Tasks, Copilots, and the Future of Search

Ryen W. White

General Manager and Deputy Lab Director, Microsoft Research

Ryen W. White

General Manager and Deputy Lab Director, Microsoft Research

Abstract:

Tasks are central to information retrieval (IR) and drive interactions with search systems. Understanding and modeling tasks helps these systems better support user needs. This keynote focuses on search tasks, the emergence of generative artificial intelligence (AI), and the implications of recent work at their intersection for the future of search. Recent estimates suggest that half of Web search queries go unanswered, many of them connected to complex search tasks that are ill-defined or multi-step and span several queries. AI copilots, e.g., ChatGPT and Bing Chat, are emerging to address complex search tasks and many other challenges. These copilots are built on large foundation models such as GPT-4 and are being extended with skills and plugins. Copilots can broaden the surface of tasks achievable via search, moving toward creation not just finding (e.g., interview preparation, email composition), and can make searchers more efficient and more successful.  

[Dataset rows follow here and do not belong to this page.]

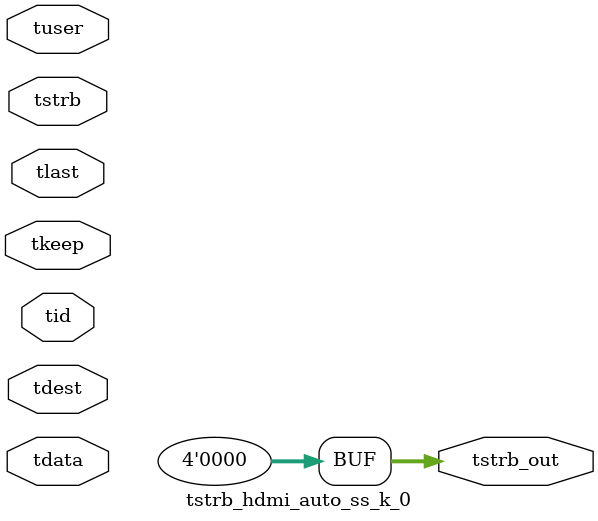
<source format=v>


`timescale 1ps/1ps

module tstrb_hdmi_auto_ss_k_0 #
(
parameter C_S_AXIS_TDATA_WIDTH = 32,
parameter C_S_AXIS_TUSER_WIDTH = 0,
parameter C_S_AXIS_TID_WIDTH   = 0,
parameter C_S_AXIS_TDEST_WIDTH = 0,
parameter C_M_AXIS_TDATA_WIDTH = 32
)
(
input  [(C_S_AXIS_TDATA_WIDTH == 0 ? 1 : C_S_AXIS_TDATA_WIDTH)-1:0     ] tdata,
input  [(C_S_AXIS_TUSER_WIDTH == 0 ? 1 : C_S_AXIS_TUSER_WIDTH)-1:0     ] tuser,
input  [(C_S_AXIS_TID_WIDTH   == 0 ? 1 : C_S_AXIS_TID_WIDTH)-1:0       ] tid,
input  [(C_S_AXIS_TDEST_WIDTH == 0 ? 1 : C_S_AXIS_TDEST_WIDTH)-1:0     ] tdest,
input  [(C_S_AXIS_TDATA_WIDTH/8)-1:0 ] tkeep,
input  [(C_S_AXIS_TDATA_WIDTH/8)-1:0 ] tstrb,
input                                                                    tlast,
output [(C_M_AXIS_TDATA_WIDTH/8)-1:0 ] tstrb_out
);

assign tstrb_out = {1'b0};

endmodule


</source>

Users currently engage with AI copilots via natural language queries and dialog and the copilots generate answers with source attribution. However, in delegating responsibility for answer generation, searchers also lose some control over aspects of the search process, such as directly manipulating queries and examining lists of search results. The efficiency gains from auto-generating a single, synthesized answer may also reduce opportunities for user learning and serendipity. A wholesale move to copilots for all search tasks is neither practical nor necessary: model inference is expensive, conversational interfaces are unfamiliar to many users in a search context, and traditional search already excels for many types of task. Instead, experiences that unite search and chat are becoming more common, enabling users to adjust the modality and other aspects (e.g., answer tone) based on the task.  

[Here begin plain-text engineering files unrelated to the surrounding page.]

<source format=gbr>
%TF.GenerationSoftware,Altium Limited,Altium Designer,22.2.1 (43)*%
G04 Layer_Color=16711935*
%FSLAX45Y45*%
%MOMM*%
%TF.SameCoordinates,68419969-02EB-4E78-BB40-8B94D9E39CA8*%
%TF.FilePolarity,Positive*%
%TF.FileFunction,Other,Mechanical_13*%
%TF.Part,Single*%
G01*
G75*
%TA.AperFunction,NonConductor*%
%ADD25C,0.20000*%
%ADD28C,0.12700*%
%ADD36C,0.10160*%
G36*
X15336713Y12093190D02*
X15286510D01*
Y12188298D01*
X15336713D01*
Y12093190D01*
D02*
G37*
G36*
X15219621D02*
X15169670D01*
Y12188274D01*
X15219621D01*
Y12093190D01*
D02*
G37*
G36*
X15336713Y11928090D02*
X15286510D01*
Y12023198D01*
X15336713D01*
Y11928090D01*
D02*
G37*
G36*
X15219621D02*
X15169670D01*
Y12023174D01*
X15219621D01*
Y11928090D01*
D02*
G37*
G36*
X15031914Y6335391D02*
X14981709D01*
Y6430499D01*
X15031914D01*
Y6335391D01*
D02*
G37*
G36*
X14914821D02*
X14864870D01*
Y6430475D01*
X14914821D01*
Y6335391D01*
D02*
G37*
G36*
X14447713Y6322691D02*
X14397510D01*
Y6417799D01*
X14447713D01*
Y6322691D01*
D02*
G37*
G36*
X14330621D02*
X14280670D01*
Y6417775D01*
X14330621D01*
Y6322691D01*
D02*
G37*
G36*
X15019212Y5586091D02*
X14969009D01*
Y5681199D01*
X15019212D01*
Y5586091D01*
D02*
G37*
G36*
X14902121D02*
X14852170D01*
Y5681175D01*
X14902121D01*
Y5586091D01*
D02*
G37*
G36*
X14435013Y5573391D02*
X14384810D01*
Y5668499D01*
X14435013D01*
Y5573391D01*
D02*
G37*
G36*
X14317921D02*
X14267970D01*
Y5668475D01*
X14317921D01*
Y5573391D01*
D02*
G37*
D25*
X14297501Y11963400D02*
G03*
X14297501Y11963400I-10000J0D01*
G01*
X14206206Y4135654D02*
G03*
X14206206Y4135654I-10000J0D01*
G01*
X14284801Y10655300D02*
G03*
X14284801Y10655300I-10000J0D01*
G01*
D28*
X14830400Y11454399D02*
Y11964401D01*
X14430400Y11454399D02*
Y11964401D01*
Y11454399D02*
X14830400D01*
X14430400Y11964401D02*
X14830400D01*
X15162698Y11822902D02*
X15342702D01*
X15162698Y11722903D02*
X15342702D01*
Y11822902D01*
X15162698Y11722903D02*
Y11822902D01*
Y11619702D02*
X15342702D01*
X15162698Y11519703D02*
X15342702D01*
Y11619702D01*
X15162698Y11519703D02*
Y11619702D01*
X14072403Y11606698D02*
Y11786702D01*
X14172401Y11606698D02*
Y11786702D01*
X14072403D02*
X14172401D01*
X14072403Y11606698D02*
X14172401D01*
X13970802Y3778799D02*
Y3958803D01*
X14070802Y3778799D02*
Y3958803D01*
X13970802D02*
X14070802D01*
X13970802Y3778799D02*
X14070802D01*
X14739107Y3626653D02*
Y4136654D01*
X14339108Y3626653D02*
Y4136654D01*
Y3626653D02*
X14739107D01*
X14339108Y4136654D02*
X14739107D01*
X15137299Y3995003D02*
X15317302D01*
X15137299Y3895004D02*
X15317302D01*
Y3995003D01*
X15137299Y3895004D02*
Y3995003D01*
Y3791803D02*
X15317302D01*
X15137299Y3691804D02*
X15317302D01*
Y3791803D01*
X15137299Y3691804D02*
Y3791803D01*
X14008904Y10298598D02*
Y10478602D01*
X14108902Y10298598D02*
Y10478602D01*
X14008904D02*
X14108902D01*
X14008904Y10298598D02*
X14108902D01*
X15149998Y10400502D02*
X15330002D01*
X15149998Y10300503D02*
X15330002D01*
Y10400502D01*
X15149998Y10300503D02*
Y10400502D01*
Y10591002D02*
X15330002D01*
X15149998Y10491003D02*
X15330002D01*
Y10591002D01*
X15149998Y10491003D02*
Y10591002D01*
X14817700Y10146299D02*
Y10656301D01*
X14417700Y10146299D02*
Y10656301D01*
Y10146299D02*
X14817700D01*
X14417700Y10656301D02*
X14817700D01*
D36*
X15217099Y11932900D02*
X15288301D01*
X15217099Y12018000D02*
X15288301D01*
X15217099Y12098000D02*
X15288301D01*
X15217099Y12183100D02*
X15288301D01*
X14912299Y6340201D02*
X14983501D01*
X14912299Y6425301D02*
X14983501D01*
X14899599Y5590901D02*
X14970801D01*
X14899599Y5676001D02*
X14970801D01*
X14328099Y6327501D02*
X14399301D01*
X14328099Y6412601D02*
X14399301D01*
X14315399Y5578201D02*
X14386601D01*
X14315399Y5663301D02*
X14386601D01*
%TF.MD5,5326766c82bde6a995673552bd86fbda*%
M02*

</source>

The rise of AI copilots creates many opportunities for IR, including aligning generated answers with user intent, tasks, and applications via human feedback, using context and data to tailor responses to people and situations (e.g., grounding, personalization), new search experiences (e.g., unifying search and chat), reliability and safety (e.g., accuracy, bias), understanding impacts on user learning and agency, and evaluation (e.g., model-based feedback, searcher simulations, repeatability). Research in these and related areas will enable search systems to more effectively utilize new copilot technologies together with traditional search to help searchers better tackle a wider variety of tasks.

———–

Ryen White is General Manager and Deputy Lab Director of Microsoft Research in Redmond. His research takes a user- and task-centric view on AI, focused on search and assistance. Ryen led applied science for the Microsoft Cortana digital assistant, and he was chief scientist at Microsoft Health, establishing a science culture and infusing AI in both products. Technology derived from his and his team’s research has shipped and significantly improved key business metrics in many Microsoft products, including Bing (e.g., using search context to improve result relevance), Windows, Office, and Azure. Ryen is a Fellow of the ACM and of the British Computer Society. He has published over 300 articles on search and related areas, including significant work on mining and modeling search activity at scale. Ryen was named “Center of the SIGIR Universe” (most central author in the co-authorship graph) in the 40 years of ACM SIGIR. He has received over 20 awards for his technical contributions, including three SIGIR best paper awards and a SIGIR test of time award. Ryen has received the Karen Spärck Jones Award (2015) and the Tony Kent Strix Award (2022) for outstanding contributions to information retrieval. He is editor-in-chief of ACM Transactions on the Web and Vice Chair of SIGIR.